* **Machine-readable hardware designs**
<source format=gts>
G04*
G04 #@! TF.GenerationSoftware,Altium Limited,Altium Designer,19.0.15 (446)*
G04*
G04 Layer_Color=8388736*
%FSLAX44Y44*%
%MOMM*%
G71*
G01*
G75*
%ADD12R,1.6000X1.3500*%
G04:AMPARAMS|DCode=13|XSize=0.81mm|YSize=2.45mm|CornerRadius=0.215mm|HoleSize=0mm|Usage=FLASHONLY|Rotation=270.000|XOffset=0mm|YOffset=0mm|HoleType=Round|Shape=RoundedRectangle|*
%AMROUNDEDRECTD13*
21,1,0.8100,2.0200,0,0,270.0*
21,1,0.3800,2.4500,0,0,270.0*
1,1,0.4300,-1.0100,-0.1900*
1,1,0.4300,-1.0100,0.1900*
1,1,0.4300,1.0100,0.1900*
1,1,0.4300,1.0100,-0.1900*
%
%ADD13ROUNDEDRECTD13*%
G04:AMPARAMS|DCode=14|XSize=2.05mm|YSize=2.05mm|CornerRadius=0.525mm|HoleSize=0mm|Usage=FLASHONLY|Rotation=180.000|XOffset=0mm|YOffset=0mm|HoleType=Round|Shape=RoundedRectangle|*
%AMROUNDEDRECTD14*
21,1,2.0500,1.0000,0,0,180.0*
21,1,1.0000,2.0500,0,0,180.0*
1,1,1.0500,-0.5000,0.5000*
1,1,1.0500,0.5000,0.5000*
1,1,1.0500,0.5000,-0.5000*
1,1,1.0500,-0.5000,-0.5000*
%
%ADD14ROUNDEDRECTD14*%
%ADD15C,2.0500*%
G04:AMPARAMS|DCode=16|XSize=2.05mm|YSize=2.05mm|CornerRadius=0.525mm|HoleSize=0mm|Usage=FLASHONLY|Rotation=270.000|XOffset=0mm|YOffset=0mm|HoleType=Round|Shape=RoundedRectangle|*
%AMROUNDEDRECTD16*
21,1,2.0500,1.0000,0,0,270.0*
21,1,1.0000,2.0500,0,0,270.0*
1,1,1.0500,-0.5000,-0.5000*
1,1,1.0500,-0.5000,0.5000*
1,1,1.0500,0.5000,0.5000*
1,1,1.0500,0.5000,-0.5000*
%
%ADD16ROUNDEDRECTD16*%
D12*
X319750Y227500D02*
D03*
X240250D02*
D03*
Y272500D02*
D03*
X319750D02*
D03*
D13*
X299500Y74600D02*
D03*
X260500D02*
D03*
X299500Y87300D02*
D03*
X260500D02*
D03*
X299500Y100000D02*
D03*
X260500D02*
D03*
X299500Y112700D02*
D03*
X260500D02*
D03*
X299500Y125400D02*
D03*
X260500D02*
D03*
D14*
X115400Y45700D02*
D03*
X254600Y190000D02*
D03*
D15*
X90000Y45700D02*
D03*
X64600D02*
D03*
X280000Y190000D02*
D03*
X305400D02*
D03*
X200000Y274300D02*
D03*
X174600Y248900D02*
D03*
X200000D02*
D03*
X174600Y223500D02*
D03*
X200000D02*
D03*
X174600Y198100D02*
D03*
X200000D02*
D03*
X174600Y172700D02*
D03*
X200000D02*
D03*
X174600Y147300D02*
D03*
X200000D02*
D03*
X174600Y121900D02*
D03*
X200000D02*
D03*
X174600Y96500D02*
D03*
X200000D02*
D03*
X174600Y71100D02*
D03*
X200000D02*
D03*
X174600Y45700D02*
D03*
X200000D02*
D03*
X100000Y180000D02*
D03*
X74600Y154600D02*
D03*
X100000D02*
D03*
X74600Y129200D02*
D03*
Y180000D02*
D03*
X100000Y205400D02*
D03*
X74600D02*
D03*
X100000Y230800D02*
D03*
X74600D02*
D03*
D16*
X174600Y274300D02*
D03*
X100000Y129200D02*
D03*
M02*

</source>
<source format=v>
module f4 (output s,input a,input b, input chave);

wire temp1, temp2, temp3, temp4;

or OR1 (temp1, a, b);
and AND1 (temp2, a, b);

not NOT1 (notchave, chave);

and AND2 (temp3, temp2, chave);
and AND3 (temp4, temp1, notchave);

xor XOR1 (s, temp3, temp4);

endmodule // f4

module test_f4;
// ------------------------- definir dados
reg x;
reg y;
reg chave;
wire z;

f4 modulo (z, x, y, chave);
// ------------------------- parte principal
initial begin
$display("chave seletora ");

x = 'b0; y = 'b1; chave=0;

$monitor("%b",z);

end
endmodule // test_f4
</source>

--

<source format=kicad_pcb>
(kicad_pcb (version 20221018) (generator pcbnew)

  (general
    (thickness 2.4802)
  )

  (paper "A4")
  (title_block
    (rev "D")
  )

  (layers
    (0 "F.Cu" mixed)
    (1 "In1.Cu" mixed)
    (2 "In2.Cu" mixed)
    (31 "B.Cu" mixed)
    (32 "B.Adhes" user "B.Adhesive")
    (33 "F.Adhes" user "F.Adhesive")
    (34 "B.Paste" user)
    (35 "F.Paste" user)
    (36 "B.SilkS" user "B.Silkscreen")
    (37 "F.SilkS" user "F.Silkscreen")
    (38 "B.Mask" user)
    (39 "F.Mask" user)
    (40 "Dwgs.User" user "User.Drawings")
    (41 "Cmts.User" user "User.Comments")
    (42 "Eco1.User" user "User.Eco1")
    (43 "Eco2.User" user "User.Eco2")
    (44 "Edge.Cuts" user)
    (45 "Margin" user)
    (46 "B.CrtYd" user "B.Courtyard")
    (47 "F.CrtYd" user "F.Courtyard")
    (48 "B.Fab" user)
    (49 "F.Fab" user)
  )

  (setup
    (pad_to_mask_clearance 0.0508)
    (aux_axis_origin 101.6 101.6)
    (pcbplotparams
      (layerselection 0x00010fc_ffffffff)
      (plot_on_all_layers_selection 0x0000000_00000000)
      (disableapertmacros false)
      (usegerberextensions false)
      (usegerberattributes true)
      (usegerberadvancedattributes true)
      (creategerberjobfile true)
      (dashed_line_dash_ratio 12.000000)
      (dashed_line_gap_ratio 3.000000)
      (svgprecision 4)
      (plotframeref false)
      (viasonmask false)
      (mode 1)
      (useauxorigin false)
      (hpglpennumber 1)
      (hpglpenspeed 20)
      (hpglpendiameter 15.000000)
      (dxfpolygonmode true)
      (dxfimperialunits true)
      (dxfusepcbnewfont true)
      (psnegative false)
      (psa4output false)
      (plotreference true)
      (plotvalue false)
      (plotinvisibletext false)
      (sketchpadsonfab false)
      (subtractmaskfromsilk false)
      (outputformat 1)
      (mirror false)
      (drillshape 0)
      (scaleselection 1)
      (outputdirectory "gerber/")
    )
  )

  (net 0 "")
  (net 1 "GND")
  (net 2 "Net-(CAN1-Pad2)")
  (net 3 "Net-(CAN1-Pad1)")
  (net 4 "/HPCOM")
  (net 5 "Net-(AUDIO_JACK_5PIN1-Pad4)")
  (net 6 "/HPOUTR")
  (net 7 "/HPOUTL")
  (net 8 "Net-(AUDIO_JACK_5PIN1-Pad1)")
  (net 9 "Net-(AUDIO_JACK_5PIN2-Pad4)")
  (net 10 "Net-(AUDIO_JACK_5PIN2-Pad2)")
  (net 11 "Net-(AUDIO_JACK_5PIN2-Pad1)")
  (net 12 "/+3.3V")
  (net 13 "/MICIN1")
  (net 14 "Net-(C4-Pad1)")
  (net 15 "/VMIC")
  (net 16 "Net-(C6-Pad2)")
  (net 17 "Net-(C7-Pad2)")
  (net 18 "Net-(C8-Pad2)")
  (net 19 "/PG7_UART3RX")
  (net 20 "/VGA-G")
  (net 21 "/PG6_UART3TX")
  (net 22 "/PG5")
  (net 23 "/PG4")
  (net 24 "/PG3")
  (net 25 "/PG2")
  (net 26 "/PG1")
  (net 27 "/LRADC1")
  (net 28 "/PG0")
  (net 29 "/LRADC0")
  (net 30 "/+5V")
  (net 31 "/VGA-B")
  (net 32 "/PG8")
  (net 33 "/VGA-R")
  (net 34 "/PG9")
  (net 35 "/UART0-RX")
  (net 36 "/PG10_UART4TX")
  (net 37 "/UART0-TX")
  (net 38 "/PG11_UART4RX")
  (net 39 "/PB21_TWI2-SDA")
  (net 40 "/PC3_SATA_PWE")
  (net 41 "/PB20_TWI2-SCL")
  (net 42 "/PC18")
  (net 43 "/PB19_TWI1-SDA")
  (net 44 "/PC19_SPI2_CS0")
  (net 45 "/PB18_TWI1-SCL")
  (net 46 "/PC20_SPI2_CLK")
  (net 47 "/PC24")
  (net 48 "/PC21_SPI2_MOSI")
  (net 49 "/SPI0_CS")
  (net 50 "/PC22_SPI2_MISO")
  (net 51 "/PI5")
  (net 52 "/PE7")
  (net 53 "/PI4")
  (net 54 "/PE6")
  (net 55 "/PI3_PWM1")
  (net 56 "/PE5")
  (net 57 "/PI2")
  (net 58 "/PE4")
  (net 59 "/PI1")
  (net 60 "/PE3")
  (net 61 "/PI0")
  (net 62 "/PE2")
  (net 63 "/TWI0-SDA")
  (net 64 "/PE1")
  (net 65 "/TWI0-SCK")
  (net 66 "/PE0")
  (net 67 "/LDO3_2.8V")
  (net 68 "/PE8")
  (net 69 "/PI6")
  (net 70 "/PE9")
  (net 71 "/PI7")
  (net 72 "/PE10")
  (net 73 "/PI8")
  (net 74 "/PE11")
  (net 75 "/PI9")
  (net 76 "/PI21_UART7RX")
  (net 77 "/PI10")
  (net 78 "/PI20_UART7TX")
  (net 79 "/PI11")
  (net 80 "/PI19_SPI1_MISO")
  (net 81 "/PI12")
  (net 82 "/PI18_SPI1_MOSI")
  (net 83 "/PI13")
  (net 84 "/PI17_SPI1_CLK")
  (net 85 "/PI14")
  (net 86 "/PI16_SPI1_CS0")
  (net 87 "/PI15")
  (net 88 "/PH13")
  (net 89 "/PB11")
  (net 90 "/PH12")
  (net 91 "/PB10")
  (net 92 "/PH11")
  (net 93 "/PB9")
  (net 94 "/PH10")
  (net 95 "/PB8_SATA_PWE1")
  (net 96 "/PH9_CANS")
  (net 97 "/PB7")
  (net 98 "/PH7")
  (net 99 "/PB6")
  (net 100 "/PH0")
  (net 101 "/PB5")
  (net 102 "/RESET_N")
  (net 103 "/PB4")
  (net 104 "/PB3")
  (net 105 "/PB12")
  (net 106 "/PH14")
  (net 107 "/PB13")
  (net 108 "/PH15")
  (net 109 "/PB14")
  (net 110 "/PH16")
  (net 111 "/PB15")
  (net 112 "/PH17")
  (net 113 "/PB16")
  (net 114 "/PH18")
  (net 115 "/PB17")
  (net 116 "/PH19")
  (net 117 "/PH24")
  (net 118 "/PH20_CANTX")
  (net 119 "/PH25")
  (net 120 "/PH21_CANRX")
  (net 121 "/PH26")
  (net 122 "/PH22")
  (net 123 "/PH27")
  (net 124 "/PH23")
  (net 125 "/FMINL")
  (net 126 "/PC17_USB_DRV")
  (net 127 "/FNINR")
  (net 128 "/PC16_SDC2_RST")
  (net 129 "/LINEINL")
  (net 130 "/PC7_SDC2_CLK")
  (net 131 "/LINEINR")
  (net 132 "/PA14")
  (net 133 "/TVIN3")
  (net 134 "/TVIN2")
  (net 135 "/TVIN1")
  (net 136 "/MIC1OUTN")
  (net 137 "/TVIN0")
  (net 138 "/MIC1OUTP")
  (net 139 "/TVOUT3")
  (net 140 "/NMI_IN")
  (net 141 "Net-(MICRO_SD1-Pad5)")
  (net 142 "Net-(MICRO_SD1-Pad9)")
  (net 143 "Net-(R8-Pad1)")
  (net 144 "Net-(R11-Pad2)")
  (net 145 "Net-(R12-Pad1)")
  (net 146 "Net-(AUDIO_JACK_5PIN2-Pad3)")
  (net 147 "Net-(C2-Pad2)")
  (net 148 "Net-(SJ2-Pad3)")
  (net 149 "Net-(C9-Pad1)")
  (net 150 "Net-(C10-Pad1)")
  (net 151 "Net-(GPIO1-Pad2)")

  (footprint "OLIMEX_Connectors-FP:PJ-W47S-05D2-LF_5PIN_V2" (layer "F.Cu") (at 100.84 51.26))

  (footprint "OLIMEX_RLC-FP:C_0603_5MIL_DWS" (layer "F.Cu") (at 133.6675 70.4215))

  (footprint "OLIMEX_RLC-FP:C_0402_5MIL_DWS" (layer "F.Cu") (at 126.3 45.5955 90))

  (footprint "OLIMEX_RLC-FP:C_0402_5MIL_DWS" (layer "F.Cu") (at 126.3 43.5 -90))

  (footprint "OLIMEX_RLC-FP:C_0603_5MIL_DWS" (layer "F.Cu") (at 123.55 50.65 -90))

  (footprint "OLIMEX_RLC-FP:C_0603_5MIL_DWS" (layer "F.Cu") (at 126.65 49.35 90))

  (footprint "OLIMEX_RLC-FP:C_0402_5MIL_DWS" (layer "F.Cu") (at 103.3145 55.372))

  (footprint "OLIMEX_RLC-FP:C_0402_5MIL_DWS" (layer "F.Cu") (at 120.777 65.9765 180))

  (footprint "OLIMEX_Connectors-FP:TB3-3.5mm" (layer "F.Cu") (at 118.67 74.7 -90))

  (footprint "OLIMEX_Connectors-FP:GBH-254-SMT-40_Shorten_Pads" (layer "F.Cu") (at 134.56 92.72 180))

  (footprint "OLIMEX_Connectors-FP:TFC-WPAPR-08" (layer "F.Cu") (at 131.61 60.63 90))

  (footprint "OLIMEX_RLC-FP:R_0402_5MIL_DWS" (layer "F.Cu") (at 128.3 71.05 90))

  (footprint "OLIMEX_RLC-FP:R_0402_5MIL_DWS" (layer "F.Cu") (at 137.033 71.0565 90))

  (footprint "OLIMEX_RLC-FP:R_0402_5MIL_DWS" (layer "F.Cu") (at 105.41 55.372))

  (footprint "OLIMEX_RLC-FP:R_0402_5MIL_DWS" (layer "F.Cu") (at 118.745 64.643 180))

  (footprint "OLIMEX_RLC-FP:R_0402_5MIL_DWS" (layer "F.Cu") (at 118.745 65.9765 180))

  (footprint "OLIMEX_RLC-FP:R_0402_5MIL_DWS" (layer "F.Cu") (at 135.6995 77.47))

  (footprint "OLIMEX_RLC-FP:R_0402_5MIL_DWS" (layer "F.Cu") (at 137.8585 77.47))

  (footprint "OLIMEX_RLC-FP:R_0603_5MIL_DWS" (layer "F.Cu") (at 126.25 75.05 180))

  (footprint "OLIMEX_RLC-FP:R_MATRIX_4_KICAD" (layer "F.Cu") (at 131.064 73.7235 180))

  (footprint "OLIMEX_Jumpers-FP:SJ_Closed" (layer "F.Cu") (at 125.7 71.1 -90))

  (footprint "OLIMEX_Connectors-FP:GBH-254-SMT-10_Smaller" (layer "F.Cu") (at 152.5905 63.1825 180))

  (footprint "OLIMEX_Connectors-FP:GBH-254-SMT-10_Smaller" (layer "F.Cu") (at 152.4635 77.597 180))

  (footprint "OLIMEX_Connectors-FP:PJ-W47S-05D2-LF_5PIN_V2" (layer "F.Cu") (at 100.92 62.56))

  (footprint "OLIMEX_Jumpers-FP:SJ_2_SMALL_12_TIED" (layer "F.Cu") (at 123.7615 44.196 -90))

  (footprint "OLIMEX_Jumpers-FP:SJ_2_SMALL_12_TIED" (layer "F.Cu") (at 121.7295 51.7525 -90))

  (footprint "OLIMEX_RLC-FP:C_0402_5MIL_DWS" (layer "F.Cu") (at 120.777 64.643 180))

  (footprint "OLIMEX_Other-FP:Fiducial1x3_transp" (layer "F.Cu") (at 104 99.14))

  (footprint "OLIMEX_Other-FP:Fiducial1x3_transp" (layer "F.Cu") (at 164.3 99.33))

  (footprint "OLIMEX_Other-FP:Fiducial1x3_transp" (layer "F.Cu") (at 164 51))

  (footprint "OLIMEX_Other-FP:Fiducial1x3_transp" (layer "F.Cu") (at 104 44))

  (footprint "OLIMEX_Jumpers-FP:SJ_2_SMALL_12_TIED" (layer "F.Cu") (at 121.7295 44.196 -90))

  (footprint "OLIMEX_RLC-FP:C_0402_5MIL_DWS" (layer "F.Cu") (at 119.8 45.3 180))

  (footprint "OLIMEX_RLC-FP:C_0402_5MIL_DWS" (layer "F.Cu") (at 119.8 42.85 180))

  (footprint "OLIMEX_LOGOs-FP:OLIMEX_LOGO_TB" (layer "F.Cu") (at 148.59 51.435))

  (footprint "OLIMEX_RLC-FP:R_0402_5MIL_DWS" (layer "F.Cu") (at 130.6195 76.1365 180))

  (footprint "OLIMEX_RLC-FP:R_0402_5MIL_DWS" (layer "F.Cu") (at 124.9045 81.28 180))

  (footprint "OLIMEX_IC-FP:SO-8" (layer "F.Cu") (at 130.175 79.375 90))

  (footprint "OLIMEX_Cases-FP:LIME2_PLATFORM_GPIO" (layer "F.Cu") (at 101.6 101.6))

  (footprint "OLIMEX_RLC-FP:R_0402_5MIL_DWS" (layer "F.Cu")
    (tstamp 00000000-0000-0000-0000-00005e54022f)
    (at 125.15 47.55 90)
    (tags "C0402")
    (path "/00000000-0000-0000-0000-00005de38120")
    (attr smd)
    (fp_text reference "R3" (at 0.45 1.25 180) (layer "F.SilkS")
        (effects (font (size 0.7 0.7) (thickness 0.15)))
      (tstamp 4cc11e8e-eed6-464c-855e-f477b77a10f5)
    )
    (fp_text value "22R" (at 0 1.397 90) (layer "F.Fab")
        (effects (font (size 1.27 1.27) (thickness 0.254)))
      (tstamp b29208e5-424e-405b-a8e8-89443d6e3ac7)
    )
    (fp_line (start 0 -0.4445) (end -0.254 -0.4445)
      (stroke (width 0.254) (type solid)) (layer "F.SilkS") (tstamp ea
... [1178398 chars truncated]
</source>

* **Try it**
Begin at the line above that has "(hpglpenspeed 20)" and stop after the line that has "(subtractmaskfromsilk false)", copying each line exactly and adding nothing else.

* **Answer space**
      (hpglpenspeed 20)
      (hpglpendiameter 15.000000)
      (dxfpolygonmode true)
      (dxfimperialunits true)
      (dxfusepcbnewfont true)
      (psnegative false)
      (psa4output false)
      (plotreference true)
      (plotvalue false)
      (plotinvisibletext false)
      (sketchpadsonfab false)
      (subtractmaskfromsilk false)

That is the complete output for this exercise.